Dewan Perwakilan Rakyat (DPR) RI tengah menggulirkan wacana aturan satu orang satu akun media sosial. Usulan ini segera memicu pro dan kontra di masyarakat.
Sebagian pihak menilai kebijakan tersebut dapat membatasi kebebasan berpendapat, terlebih wacana itu muncul di tengah gelombang aksi unjuk rasa yang marak akhir Agustus lalu. Media sosial saat itu menjadi saluran utama untuk mengajak masyarakat ikut serta dalam demonstrasi.
Kritik mengemuka bahwa rencana ini bisa menjadi langkah reaktif pemerintah untuk meredam kritik publik di ruang digital.

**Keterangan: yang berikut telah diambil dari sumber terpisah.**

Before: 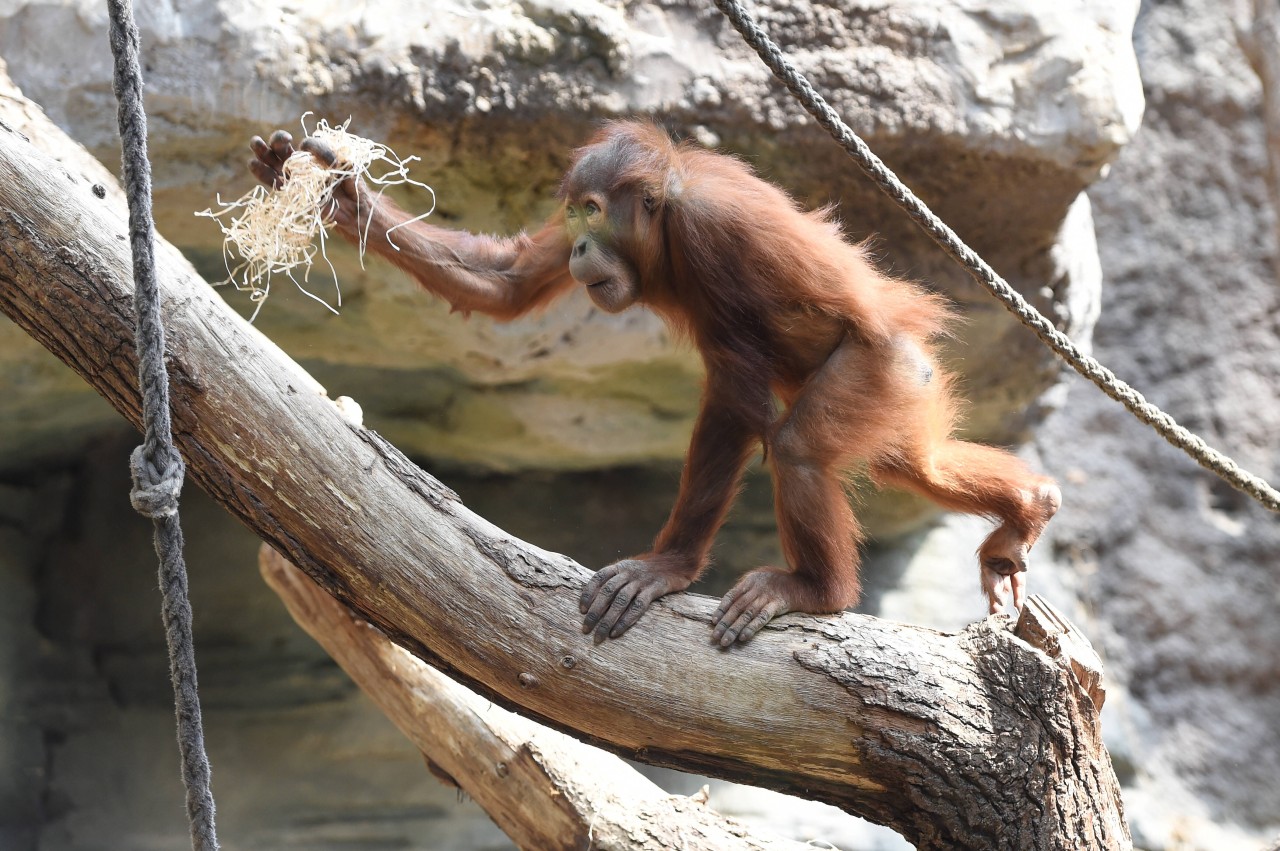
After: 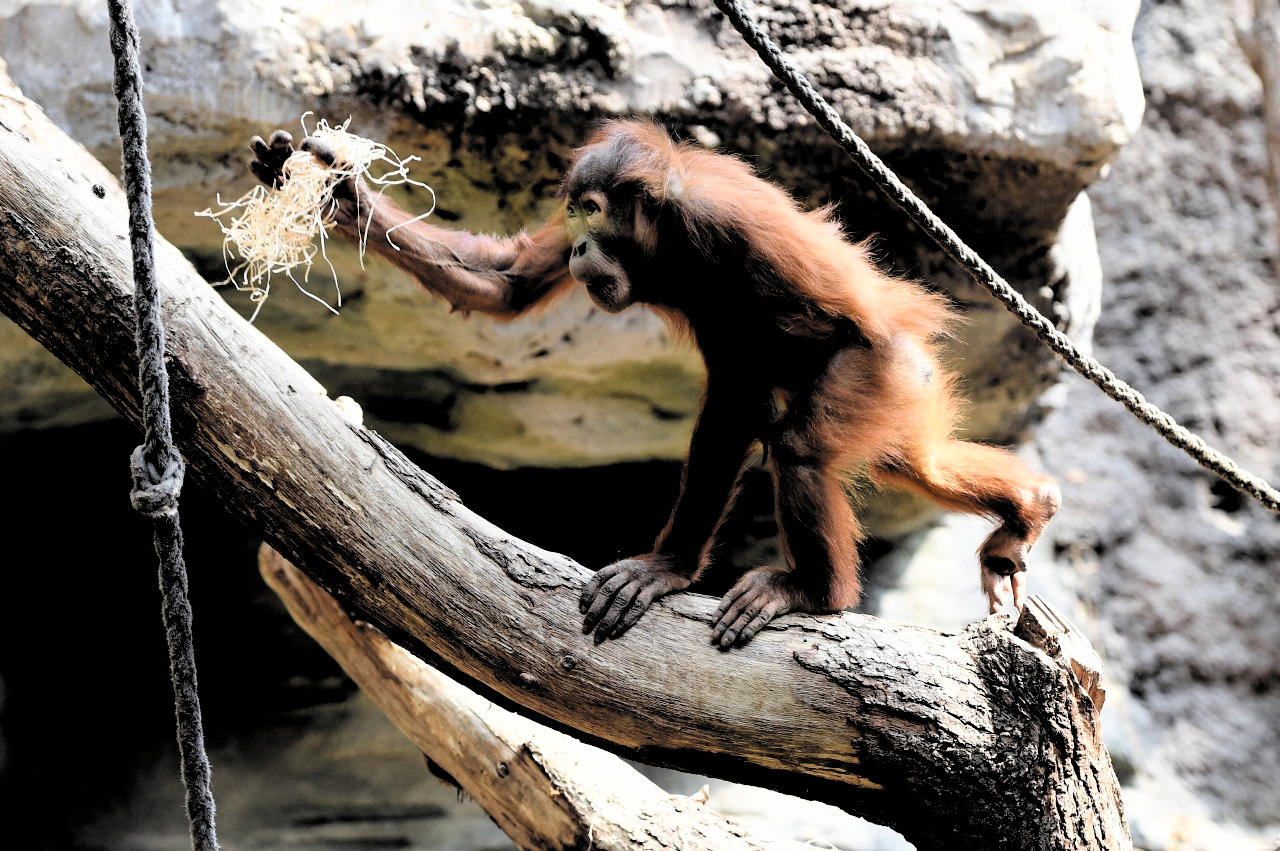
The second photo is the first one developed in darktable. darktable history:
filmic rgb: middle gray luminance 13.37%, black relative exposure -1.9 EV, white relative exposure 3.11 EV, threshold 2.98 EV, target black luminance 0%, hardness 1.81, latitude 58.46%, contrast 1.725, highlights saturation mix 4.92%, shadows ↔ highlights balance -37.36%, color science v4 (2020), enable highlight reconstruction true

Namun, anggota DPR RI menyampaikan pandangan berbeda. Mereka beralasan aturan ini dirancang untuk menekan penyebaran informasi palsu dan praktik penipuan daring.

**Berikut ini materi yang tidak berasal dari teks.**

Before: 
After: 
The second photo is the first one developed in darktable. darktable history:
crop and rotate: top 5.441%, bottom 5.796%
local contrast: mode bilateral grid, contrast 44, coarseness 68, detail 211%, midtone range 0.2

"Prinsipnya kita ingin mengurangi anonimitas di dunia digital agar nama dan identitas pengguna dapat terlihat dengan jelas di media sosial maupun platform lain. Ini penting agar tidak ada pihak yang menyalahgunakan anonimitas untuk tindakan melanggar hukum," kata anggota DPR RI, Sukamta, di Jakarta, Rabu (17/9/2025), dikutip dari Antara.
Terlepas dari konteks politik yang melatarbelakangi, benarlah bahwa usulan satu orang satu akun memang dapat membantu mencegah tindak kejahatan.Â
Akan tetapi, di tengah semakin majunya teknologi informasi, implementasinya akan sangat sulit dijalankan.

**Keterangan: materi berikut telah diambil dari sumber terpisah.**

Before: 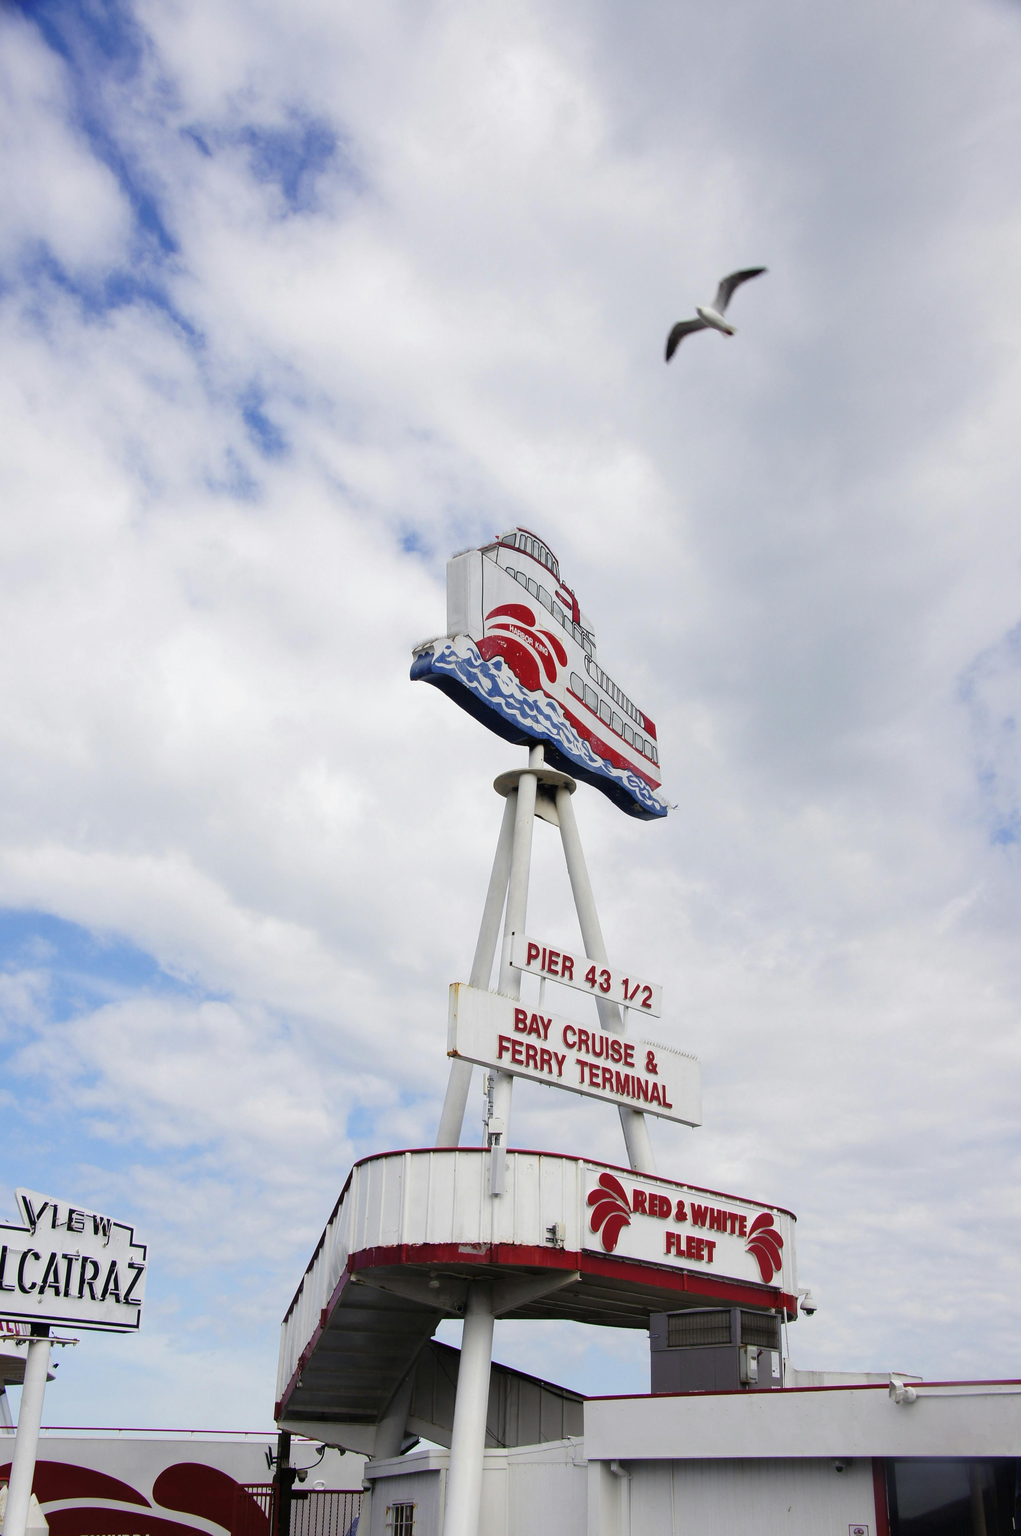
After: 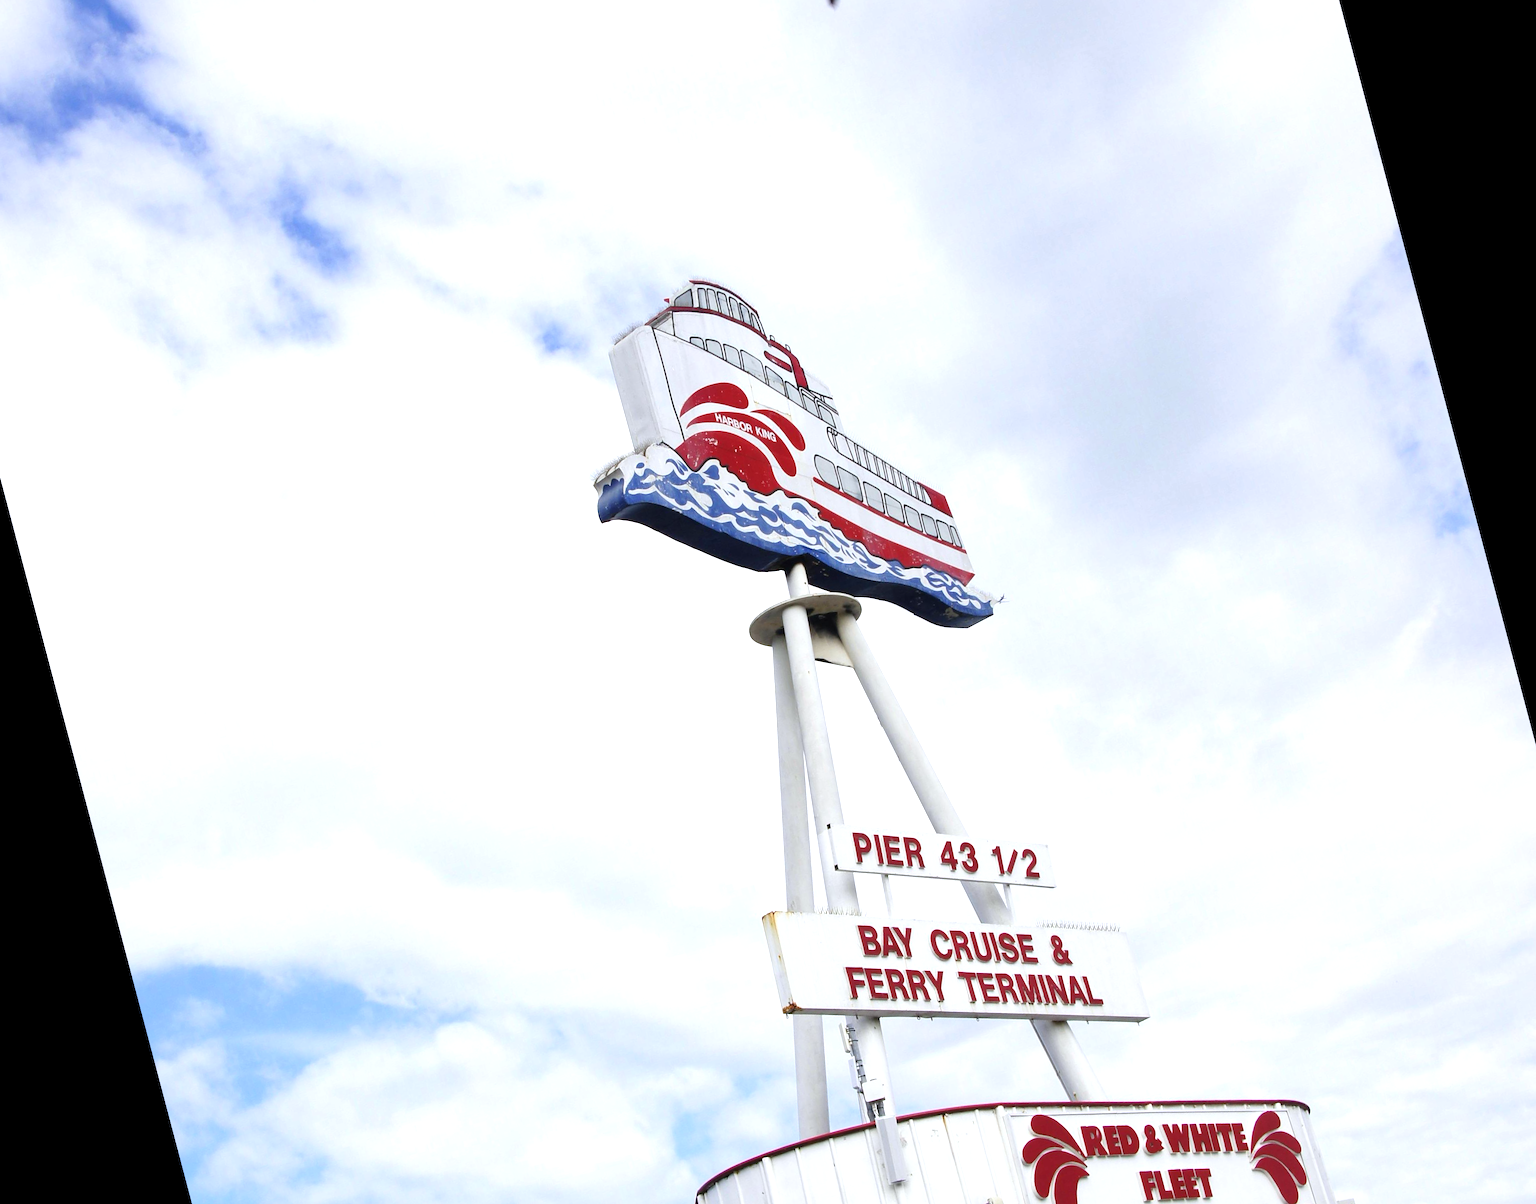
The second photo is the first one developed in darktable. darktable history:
exposure: exposure 0.661 EV, compensate highlight preservation false
rotate and perspective: rotation -14.8°, crop left 0.1, crop right 0.903, crop top 0.25, crop bottom 0.748
white balance: red 0.983, blue 1.036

1. Penyesuaian Aturan Terhadap Pengguna Lama
Misalnya DPR RI sudah mengesahkan aturan terkait satu orang satu akun media sosial, maka langkah selanjutnya adalah setiap platform harus menyesuaikan kebijakan mereka.Â
Artinya, platform perlu menyisir dan membersihkan akun-akun hingga terkonfirmasi bahwa setiap akun hanya dimiliki oleh satu orang.
Ini menjadi pekerjaan besar dan penuh tantangan.